Agreeing with the estimation of the expert group, Planning Commission Deputy Chairman Montek Singh Ahluwalia had said: “Personally, I think the recommendation made by the Tendulkar report regarding higher number of people that need to be covered under BPL schemes is reasonable. Planning Commission will review the Tendulkar Report soon,” said Ahluwalia.
The endorsement of the Tendulkar report’s view by Mr. Ahluwalia assumed significance at that point of time as the Empowered Group of Ministers (EGoM) on the Food Security Bill was then deliberating on the number of people to be declared beneficiaries under the Act. Going by the report, while the number of the country’s poor would stand increased by 10 per cent, the BPL cardholder list would also go up to a little over eight crore as compared to the obsolete data which pegged the figure at 6.5 crore.
Even as the National Advisory Council (NAC) headed by Congress President Sonia Gandhi is yet to come to a final decision, the fact remains that while funding the food security scheme at present would entail a cost of over Rs 45,000 crore, the higher estimates of poverty by the Tendulkar committee would increase the funding cost to about Rs 65,000 crore.

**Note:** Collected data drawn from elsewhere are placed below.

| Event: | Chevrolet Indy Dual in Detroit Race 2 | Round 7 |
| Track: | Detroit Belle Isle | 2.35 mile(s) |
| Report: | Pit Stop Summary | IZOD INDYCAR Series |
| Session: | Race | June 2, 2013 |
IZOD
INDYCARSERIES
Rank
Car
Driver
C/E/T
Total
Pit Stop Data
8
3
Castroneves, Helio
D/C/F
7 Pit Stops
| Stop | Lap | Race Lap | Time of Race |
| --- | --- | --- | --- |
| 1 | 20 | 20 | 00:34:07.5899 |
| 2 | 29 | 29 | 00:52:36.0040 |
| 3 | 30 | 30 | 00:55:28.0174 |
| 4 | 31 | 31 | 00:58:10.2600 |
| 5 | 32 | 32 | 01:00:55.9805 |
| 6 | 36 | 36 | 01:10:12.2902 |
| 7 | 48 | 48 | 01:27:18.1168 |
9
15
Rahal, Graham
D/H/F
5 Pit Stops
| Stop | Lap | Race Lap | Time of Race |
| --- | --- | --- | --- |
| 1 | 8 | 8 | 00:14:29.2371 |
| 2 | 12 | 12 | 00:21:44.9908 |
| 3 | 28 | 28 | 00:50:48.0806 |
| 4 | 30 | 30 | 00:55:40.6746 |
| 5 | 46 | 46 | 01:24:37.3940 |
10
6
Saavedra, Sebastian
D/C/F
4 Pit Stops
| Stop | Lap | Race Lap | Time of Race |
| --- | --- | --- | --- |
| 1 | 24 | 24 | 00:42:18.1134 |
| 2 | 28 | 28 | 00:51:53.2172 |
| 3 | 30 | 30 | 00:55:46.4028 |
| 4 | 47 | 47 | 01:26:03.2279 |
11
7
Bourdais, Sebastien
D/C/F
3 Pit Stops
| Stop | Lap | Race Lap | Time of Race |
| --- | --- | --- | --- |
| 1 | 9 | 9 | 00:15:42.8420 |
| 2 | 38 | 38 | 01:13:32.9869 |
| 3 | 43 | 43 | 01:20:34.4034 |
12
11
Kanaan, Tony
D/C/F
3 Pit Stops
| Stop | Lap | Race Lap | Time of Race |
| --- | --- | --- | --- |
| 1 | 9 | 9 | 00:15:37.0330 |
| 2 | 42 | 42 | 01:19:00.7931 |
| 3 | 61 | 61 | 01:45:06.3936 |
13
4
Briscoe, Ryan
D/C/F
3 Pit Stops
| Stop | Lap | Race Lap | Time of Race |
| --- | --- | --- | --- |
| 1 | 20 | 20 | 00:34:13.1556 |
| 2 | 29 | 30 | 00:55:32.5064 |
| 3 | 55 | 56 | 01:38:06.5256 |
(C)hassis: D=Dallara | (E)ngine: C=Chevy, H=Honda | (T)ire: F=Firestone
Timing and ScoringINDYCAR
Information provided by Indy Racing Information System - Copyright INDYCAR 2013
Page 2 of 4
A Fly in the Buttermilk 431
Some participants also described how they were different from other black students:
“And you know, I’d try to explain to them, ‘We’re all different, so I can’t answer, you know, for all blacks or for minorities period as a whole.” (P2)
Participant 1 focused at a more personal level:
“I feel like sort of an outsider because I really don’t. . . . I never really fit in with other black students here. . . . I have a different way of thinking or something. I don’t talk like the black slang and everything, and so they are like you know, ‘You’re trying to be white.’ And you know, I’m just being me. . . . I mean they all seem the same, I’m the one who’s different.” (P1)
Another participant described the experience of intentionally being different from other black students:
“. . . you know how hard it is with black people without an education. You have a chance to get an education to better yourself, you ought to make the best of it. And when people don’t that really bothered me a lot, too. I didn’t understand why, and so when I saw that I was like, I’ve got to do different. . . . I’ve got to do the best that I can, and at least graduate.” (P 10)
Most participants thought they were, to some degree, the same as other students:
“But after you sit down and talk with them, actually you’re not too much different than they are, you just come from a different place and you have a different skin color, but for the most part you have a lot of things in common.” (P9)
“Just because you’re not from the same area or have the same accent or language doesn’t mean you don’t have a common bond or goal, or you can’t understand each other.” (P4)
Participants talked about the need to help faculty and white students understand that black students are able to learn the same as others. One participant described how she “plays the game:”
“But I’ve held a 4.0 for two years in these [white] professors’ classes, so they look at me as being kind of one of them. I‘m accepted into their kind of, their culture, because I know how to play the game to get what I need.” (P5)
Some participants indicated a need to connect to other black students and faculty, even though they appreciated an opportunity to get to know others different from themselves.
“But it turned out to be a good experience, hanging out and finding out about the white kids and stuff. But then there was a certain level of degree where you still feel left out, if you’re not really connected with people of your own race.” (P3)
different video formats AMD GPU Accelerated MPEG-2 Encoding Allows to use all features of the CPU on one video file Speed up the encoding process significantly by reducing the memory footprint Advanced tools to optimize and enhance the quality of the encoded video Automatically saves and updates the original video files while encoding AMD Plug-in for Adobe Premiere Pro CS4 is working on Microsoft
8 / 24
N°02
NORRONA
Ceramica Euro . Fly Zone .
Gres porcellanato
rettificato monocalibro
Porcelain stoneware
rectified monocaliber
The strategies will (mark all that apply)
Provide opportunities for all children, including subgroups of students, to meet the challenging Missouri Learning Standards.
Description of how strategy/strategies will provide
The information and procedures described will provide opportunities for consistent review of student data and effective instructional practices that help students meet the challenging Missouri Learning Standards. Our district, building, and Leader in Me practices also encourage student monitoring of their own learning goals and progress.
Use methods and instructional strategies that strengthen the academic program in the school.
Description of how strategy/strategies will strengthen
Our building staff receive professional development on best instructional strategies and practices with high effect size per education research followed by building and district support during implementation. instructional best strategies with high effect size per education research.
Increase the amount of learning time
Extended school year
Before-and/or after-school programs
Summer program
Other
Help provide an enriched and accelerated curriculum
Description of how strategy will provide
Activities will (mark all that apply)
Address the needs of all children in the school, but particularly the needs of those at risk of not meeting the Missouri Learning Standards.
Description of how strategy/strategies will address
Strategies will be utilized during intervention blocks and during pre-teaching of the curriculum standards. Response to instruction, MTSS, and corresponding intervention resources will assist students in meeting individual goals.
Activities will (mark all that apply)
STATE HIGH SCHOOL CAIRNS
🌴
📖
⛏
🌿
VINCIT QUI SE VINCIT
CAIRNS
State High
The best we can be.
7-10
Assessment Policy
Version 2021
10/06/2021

Prof. Tendulkar also did extensive work on credit and privatisation policies and Indian development issues and policies, including liberalisation and globalisation. He was also a part-time member of the National Statistical Commission (2000-01), the first Disinvestment Commission (1996-99), and the Fifth Central Pay Commission (1994-97) appointed by the government.
In a condolence message, Prime Minister Manmohan Singh said that in his demise, "our country has lost one of our most eminent economists. His work on poverty was path-breaking and will continue to guide and inspire the coming generations of economists".